6 Temmuz 2022’de Konya Şehir Hastanesi’nde bir hasta yakınının silahlı saldırısı sonucu öldürülen Dr. Ekrem Karakaya.

Aslen sağlık çalışanlarının değil, sağlık sisteminin yarattı­ğı sorunlar olan uzun bekleme ve daha kısa muayene süreleri, zor bulunan randevular, artan hastane faturaları, riskli çalış­ma ortamının sağlıkçılara getir­diği stres ve aşırı yorgunlukla bozulan hasta-doktor ilişkisin­den sağlık çalışanları da en az hastalar kadar etkileniyor. Yet­kililerin açıklamaları ise bu so­runların ortaya çıkardığı öfkeyi, bu ortamın doğrudan mağduru olan doktorlara yöneltiyor. Eski Sağlık Bakanı Recep Akdağ’ın Türk Tabipleri Birliği toplantı­sında doktorların önünde “He­kimlerin eli hastaların cebinde” şeklinde konuşması; dönemin başbakanı Recep Tayyip Erdo­ğan’ın “Hekim efendinin döne­mi bitti” ya da yakın dönemde yaptığı “Çeksinler, gitsinler” gi­bi açıklamalarına paralel olarak artan sağlıkta şiddet vakaları, hekimin itibarının onun koru­yucu kalkanı olduğunu daha net anlamamızı sağladı. Birçok he­kim, tarih boyunca otonom bir şekilde çalışma imkanına sahip yegane mesleklerden olan dok­torluğun itibarsızlaştırılma­sının, sağlığın özelleştirilmesi sürecinde onu işçileştirmeye ve sermaye önünde engel olması­nı önlemeye yönelik bir hamle olduğunu düşünüyor. Doktorlar bu ortamda, bazen çok büyük zorluklarla aldıkları eğitimle­rine baştan başlamak pahasına yurtdışına göçüyor; idealleri­ni sorguluyor; devam edenlerse pandemi süresinde balkonlar­dan alkışlanan fedakarlıklarının ne kadar hızlı unutulduğunu her an hatırlayarak umutsuzluk ve mutsuzluk içinde meslekle­rine devam ediyor.
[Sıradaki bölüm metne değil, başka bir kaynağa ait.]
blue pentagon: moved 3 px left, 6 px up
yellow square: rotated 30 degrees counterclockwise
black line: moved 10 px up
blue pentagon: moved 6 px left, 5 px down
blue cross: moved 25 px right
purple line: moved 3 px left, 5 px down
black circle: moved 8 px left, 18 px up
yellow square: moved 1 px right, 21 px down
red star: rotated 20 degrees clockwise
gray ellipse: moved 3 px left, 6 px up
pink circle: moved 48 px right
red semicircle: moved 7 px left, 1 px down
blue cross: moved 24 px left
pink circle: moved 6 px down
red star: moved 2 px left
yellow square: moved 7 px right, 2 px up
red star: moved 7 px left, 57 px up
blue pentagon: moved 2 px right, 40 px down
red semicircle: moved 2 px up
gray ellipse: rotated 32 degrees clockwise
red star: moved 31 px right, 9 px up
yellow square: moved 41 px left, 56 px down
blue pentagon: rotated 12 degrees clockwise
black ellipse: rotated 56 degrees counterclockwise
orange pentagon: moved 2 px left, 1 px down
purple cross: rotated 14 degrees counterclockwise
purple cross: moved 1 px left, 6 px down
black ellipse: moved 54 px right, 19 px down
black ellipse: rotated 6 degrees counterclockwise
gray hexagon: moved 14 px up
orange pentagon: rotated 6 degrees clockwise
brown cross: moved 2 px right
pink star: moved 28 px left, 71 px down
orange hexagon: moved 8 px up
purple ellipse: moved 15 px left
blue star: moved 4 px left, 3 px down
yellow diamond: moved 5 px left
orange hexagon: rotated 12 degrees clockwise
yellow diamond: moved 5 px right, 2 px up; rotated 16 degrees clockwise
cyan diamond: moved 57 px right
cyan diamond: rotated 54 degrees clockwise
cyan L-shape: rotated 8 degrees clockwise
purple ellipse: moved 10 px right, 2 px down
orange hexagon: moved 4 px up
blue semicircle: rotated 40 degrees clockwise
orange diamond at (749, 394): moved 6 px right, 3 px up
Şiddete karşı G(Ö)REV Dr. Ekrem Karakaya’nın ölümü büyük tepkiye neden olurken Türk Tabipleri Birliği’nden iki günlük grev kararı geldi. “Şiddete karşı 7-8 Temmuz’da G(ö)REV’deyiz!” çağrısıyla Türkiye’nin bütün şehirlerinde sağlık çalışanları eylemlerinde “Artık Yeter” dediler. Eyleme müdahale eden polis fenalaşınca yine protestoya katılan doktorlar tarafından ilk müdahalesi yapıldı.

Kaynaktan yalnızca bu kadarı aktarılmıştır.